● INSTRUCTIONS TO FOLLOW
Can the data below be set down again exactly, line for line?

● Stored dataset items
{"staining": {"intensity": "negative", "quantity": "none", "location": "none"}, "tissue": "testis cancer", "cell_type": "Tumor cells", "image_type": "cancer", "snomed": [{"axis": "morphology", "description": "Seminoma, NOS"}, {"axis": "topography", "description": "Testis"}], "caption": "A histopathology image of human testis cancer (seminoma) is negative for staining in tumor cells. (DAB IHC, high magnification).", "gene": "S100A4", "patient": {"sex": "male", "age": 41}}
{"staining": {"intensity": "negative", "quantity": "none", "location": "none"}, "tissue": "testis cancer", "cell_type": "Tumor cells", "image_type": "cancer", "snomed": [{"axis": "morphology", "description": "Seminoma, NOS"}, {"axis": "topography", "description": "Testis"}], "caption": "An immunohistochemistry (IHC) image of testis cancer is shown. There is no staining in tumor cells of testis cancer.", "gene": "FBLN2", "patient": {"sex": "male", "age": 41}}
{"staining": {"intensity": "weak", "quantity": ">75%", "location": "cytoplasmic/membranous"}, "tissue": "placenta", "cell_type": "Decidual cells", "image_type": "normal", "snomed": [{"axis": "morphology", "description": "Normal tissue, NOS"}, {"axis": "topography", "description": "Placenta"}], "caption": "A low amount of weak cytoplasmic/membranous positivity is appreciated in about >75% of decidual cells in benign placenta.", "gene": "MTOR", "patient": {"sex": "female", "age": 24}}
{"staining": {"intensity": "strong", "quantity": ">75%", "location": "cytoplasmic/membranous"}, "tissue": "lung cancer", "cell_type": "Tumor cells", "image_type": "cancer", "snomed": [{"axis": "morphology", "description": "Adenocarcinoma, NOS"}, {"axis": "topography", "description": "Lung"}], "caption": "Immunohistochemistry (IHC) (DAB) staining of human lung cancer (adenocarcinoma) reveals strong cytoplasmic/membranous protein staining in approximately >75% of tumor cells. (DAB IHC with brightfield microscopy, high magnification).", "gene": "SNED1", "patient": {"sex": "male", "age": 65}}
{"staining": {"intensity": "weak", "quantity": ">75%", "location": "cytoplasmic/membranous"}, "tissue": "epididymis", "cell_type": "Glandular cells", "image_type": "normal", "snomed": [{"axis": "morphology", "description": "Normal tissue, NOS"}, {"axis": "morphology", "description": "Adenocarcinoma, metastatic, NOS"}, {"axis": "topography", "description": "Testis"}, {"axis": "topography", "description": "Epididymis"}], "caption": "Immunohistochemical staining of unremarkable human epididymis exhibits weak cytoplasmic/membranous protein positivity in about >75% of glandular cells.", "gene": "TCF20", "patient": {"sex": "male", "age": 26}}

● RESPONSE TO THE EXERCISE
{"staining": {"intensity": "negative", "quantity": "none", "location": "none"}, "tissue": "testis cancer", "cell_type": "Tumor cells", "image_type": "cancer", "snomed": [{"axis": "morphology", "description": "Seminoma, NOS"}, {"axis": "topography", "description": "Testis"}], "caption": "A histopathology image of human testis cancer (seminoma) is negative for staining in tumor cells. (DAB IHC, high magnification).", "gene": "S100A4", "patient": {"sex": "male", "age": 41}}
{"staining": {"intensity": "negative", "quantity": "none", "location": "none"}, "tissue": "testis cancer", "cell_type": "Tumor cells", "image_type": "cancer", "snomed": [{"axis": "morphology", "description": "Seminoma, NOS"}, {"axis": "topography", "description": "Testis"}], "caption": "An immunohistochemistry (IHC) image of testis cancer is shown. There is no staining in tumor cells of testis cancer.", "gene": "FBLN2", "patient": {"sex": "male", "age": 41}}
{"staining": {"intensity": "weak", "quantity": ">75%", "location": "cytoplasmic/membranous"}, "tissue": "placenta", "cell_type": "Decidual cells", "image_type": "normal", "snomed": [{"axis": "morphology", "description": "Normal tissue, NOS"}, {"axis": "topography", "description": "Placenta"}], "caption": "A low amount of weak cytoplasmic/membranous positivity is appreciated in about >75% of decidual cells in benign placenta.", "gene": "MTOR", "patient": {"sex": "female", "age": 24}}
{"staining": {"intensity": "strong", "quantity": ">75%", "location": "cytoplasmic/membranous"}, "tissue": "lung cancer", "cell_type": "Tumor cells", "image_type": "cancer", "snomed": [{"axis": "morphology", "description": "Adenocarcinoma, NOS"}, {"axis": "topography", "description": "Lung"}], "caption": "Immunohistochemistry (IHC) (DAB) staining of human lung cancer (adenocarcinoma) reveals strong cytoplasmic/membranous protein staining in approximately >75% of tumor cells. (DAB IHC with brightfield microscopy, high magnification).", "gene": "SNED1", "patient": {"sex": "male", "age": 65}}
{"staining": {"intensity": "weak", "quantity": ">75%", "location": "cytoplasmic/membranous"}, "tissue": "epididymis", "cell_type": "Glandular cells", "image_type": "normal", "snomed": [{"axis": "morphology", "description": "Normal tissue, NOS"}, {"axis": "morphology", "description": "Adenocarcinoma, metastatic, NOS"}, {"axis": "topography", "description": "Testis"}, {"axis": "topography", "description": "Epididymis"}], "caption": "Immunohistochemical staining of unremarkable human epididymis exhibits weak cytoplasmic/membranous protein positivity in about >75% of glandular cells.", "gene": "TCF20", "patient": {"sex": "male", "age": 26}}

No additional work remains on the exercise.